Passage shown:
-- BEGIN --
Posted by TaylorTRoom on January 9th, 2008 under Football

The most important strategic decision a head coach makes, whether new to a team, or established, is which offense to run. His choice of offense determines what kind of personnel he needs, how practices should be organized, and how he should scheme for different opponents. All decisions come after this decision.

There are times in D-1A history where a coach can win with one of several offenses, given the talent and coaching ability. Think of the mid-80s, when OU won with the Wishbone, Miami won with a pro-set “I”, and
Nebraska won with it’s Option “I”. Some of these offenses relied more on superior talent to work, others required superior coaching and game planning, but there was always an offense that was uniquely suited to a team’s strengths and weaknesses.

This is not one of those times. The Spread is the dominant offense in D-1A, so dominant that a coach better have a pretty good reason to not run it. For the 3rd year in a row, a Spread team has won the MNC, joining pass-based Spread MNCs TCU (1935, 1938) and OU (2000). The very talented and well-coached OSU Buckeyes have lost only 5 games the past 3 years (2005- UT and PSU, 2006- Fla, 2007- Illinois and LSU), and each loss was to a team that ran a run-based Spread offense. UT, Fla, and LSU were extremely talented teams, but tOSU had better players than PSU and
Illinois. Spread teams score more often and more consistently than other formations right now.

What exactly is the Spread? I’ll let one of its creators define it-

“The Spread offense creates spaces in the defense which, if they can be kept open, will allow good gains on run plays. It is no longer necessary to make holes. It is only necessary to keep holes open.”

Dutch Meyer
“Spread Formation Football”
copyright 1952

TCU

You know…

Meredith

They didn’t always used to just produce running backs…

Layne

in Texas.
-- END --
Records shown:
-- BEGIN --
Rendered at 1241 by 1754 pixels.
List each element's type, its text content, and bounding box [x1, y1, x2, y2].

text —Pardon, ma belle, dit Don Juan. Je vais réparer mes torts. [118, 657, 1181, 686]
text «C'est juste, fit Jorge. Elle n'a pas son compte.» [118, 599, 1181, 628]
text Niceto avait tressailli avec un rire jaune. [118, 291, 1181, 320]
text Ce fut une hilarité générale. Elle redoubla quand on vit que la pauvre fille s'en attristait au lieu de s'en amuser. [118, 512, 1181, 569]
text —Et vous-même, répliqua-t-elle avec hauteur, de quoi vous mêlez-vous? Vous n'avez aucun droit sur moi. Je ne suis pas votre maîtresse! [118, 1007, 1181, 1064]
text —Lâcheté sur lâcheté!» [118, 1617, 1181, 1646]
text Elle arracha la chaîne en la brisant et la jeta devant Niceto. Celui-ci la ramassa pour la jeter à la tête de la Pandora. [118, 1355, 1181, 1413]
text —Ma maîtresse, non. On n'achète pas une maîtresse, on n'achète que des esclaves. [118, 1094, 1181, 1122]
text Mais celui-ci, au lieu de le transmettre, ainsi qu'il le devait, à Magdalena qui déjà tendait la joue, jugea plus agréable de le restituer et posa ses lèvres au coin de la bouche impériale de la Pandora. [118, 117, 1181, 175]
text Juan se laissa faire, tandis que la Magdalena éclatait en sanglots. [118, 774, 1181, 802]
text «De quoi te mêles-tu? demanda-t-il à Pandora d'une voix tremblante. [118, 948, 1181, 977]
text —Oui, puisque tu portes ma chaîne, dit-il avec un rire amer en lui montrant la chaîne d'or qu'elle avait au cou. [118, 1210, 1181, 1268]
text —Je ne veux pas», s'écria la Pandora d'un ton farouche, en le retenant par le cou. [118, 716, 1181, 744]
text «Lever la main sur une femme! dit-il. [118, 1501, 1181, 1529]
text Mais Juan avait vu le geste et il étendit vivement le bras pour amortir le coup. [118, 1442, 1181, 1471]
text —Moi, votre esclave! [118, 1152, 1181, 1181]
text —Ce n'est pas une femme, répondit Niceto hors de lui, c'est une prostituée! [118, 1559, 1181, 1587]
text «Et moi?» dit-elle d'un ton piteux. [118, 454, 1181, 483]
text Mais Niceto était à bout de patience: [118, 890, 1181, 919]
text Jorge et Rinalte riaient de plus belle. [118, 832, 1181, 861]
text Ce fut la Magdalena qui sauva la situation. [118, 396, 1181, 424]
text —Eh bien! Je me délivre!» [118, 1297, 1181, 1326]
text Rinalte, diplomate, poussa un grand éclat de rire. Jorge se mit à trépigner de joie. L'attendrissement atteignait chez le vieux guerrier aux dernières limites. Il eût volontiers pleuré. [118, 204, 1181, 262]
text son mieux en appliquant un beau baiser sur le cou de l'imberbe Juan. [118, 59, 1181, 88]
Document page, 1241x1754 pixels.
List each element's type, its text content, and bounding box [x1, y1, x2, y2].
-- END --
Directions:
**a.** Can you duplicate the lines of the listing, starting at the line that contains "text —Pardon, ma" and ending at the line that contains "text —Lâcheté sur", with both of those lines included?
**b.** Pick up the blog post on the Spread offense in football and keep writing from the point where it stops.

Answers provided:
**a.**
text —Pardon, ma belle, dit Don Juan. Je vais réparer mes torts. [118, 657, 1181, 686]
text «C'est juste, fit Jorge. Elle n'a pas son compte.» [118, 599, 1181, 628]
text Niceto avait tressailli avec un rire jaune. [118, 291, 1181, 320]
text Ce fut une hilarité générale. Elle redoubla quand on vit que la pauvre fille s'en attristait au lieu de s'en amuser. [118, 512, 1181, 569]
text —Et vous-même, répliqua-t-elle avec hauteur, de quoi vous mêlez-vous? Vous n'avez aucun droit sur moi. Je ne suis pas votre maîtresse! [118, 1007, 1181, 1064]
text —Lâcheté sur lâcheté!» [118, 1617, 1181, 1646]

**b.**
Did you think the Spread was invented recently? No, Meyer won MNCs with it in the ‘30s, run by his Single Wing tailbacks Sammy Baugh and Davey O’Brien (check out O’Brien’s ’38 Heisman winning season sometime. In an era that didn’t pass much or well, he threw up stats that most of the QBs in the Big 12 would love to have). The wide open Single Wing popular in the ‘30s (Note- not every Single Wing was a Spread formation) was replaced by the “T” (which evolved to the “I” and its NFL variations) because the “T” had fewer turnovers, with its simpler handoffs and pre-determined holes. The lessons learned from the modern option offenses’ running plays, and the West Coast Offense pass routes and reads have been incorporated into Spread formations and effectively turbo-charged them. The modern Spread has all of the big play capability of the old Single Wing Spreads, with no greater risk of turning the ball over than in the “I”.

A way to tell the difference between the Spread and the “I” is that the “I” formation plays try to put blockers on tacklers by design and execution. It puts Xes on the Os. The Spread doesn’t worry about putting Xes on Os; it tries to use formation to create spaces between the Xes and Os and attacks those spaces. Some Spreads are pass-based; others are run-based.

How do you designate a Spread team, given that a lot of Spread teams still run some “I” formation, and “I” formation teams occasionally spread the field? A big clue is where the QB receives the snap. The “I” formation has an important reason for him to be under center- so the handoff can be sure, and the back can read the blocks before taking the ball. Many of the “I” formation pass plays depend on play-action, and the under-center snap helps sell it. In Spread offenses, there is less of a reason for the QB to be under center, if he’s trying to get the ball into an open space as quickly as possible. I know that a lot of “I” formation passing can come from the shotgun, so I’ll give you another clue. If a team is in a short yardage situation, say 3rd and 2, and the QB is 5 yards behind the center receiving the snap, with no more than one back with him and both Ends split wide, and then runs or throws from there, you’re probably watching a Spread team.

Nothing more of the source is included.